▸ Given information:

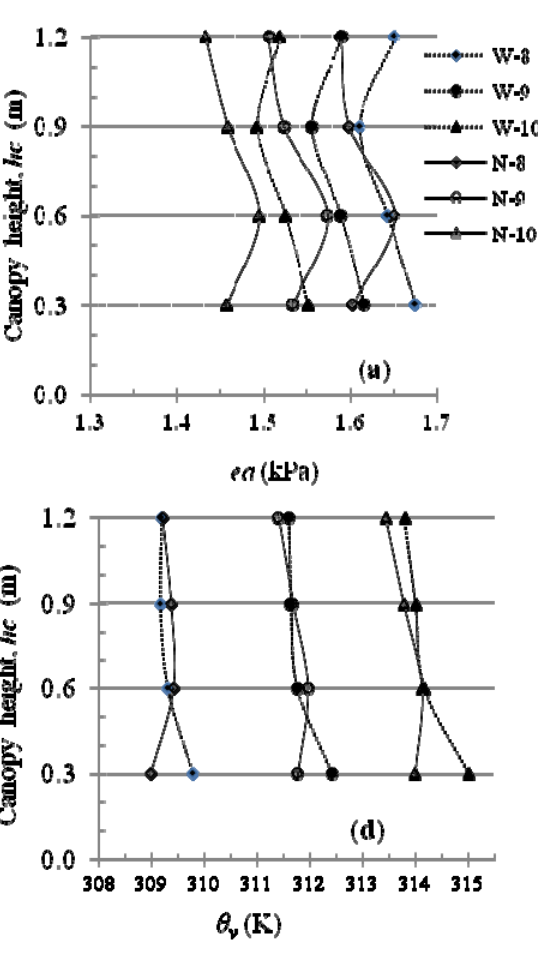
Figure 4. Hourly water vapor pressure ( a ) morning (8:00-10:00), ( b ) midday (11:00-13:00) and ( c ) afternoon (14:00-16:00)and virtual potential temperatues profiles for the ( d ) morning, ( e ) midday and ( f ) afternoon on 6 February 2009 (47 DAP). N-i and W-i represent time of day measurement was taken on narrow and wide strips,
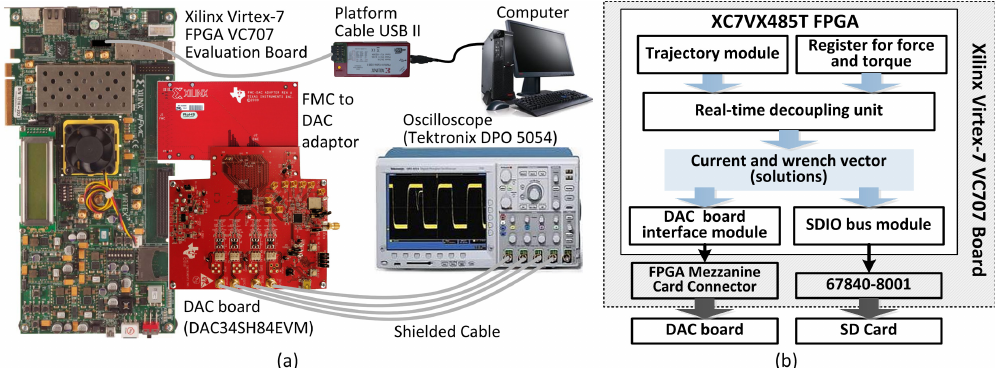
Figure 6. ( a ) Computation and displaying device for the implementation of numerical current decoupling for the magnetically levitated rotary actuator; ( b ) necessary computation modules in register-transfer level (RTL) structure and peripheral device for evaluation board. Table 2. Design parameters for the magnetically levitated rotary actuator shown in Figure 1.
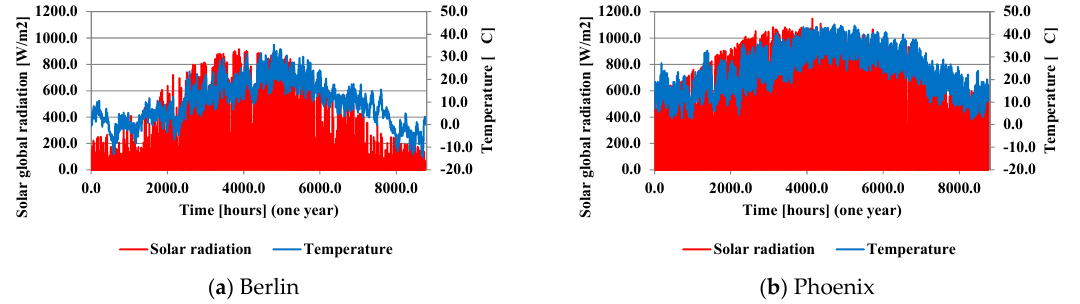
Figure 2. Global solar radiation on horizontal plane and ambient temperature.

▸ Exercise goal: Without changing a word, retype the data above and omit its pictures.

▸ Solution for this exercise:
Figure 4. Hourly water vapor pressure ( a ) morning (8:00-10:00), ( b ) midday (11:00-13:00) and ( c ) afternoon (14:00-16:00)and virtual potential temperatues profiles for the ( d ) morning, ( e ) midday and ( f ) afternoon on 6 February 2009 (47 DAP). N-i and W-i represent time of day measurement was taken on narrow and wide strips,
Figure 6. ( a ) Computation and displaying device for the implementation of numerical current decoupling for the magnetically levitated rotary actuator; ( b ) necessary computation modules in register-transfer level (RTL) structure and peripheral device for evaluation board. Table 2. Design parameters for the magnetically levitated rotary actuator shown in Figure 1.
Figure 2. Global solar radiation on horizontal plane and ambient temperature.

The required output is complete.